One Sock's love for Alligator reminded me strongly of another fictional character's love for his transitional object, but in Kevin Henkes' Owen, it is a blanket that the little boy mouse loves. For me, the sweetest parts of My Pal Rodger were the times when One Sock was interacting with his toy – promising to protect him, his excitement when Grandpa gave Alligator a new eye and the two buddies building a sand castle together on the beach.
The illustrations by Natalie Silva are phenomenal – the vibrant colours will appeal to kids and although the people in the book are drawn in a highly stylized way, their emotions and character are still captured effectively. I loved that Racer's missing sock is always on the page somewhere, finding it would be a fun activity for little ones as their parents read the story to them.

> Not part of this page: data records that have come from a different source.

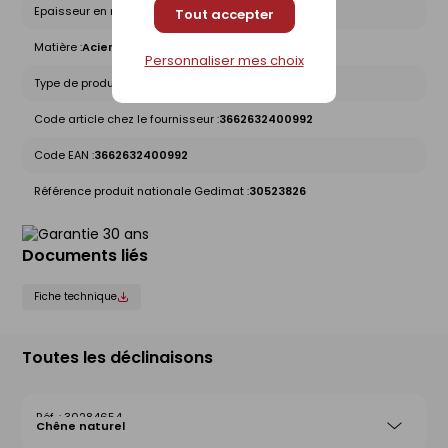
Epaisseur en mm :
0,63
Tout accepter
Matière :
Acier
Personnaliser mes choix
Type de produit :
Bardage Autre
Code article chez le fournisseur :
3662632400992
Code EAN :
3662632400992
Référence produit nationale Gedimat :
30523826
Documents liés
Fiche technique
Toutes les déclinaisons
30284654
Chêne naturel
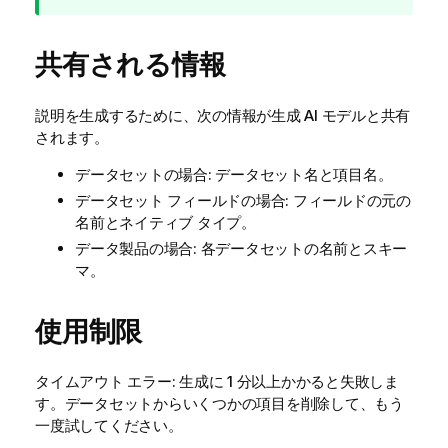
メ
モ
共有される情報
説明を生成するために、次の情報が生成 AI モデルと共有
されます。
データセットの場合: データセット名と項目名。
データセット フィールドの場合: フィールドの元の
名前とネイティブ タイプ。
データ製品の場合: 各データセットの名前とスキー
マ。
使用制限
タイムアウト エラー: 生成に 1 分以上かかると失敗しま
す。データセットからいくつかの項目を削除して、もう
一度試してください。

I have two recommendations for the author to consider, either when preparing additional reprints of My Pal Rodger (I hope there will be many!) or when he is writing future instalments in the Adventures of One Sock series. The first is in relation to Racer's autism. Mr. Ruiz has clearly made the conscious decision not to have One Sock's autism featured in the story. I think this is perfectly fine. Regular, every day things happen to autistic people as well as those of us who are neurotypical, and shoe-horning in a reference to autism when it doesn't arise organically would come across as weird. However, I would love for him to consider adding a foreward or afterward that included a couple of things:
- Because I know One Sock is on the spectrum, there were behaviours he exhibited that struck me as autistic in character – his fixation on his toy alligator, his difficulty in accepting change, the challenges he had regulating his emotions and his high levels of anxiety. I think Mr. Ruiz missed a wonderful educational opportunity by not sharing how One Sock's autism impacted his ability to handle certain situations.
- Some links where folks who don't know much about autism could go to obtain further information.
The second recommendation I have is with respect to editing. I did find a few typographical and grammatical errors in the text but I shared these with the author and the text is being updated to fix them. My point isn't in relation to this and it's also not a criticism of the book's editor – I'm sure she did a wonderful job. I suspect (I could be wrong and if I am, I apologize) that Mr. Ruiz exerts a lot of editorial control over his work and I would encourage him to try and relax that hold some more, if he can. The very best writing is usually achieved when editors are allowed to do their job. For example, look at JK Rowling's Harry Potter books. The first three instalments, written and published before she became really famous, are very tightly written. After that they became pretty bloated, full of little sub-plots and anecdotes that often do little to further the story. I believe that Rowling is a good writer but that the later instalments in the Potter series were not edited well. As I read My Pal Rodger it felt like I had discovered a rough diamond, that with a little more polishing in experienced editorial hands could end up being Tiffany-grade jewellery.
Disclaimer: the author's partner, Lisa, is a long-standing and very good friend of mine.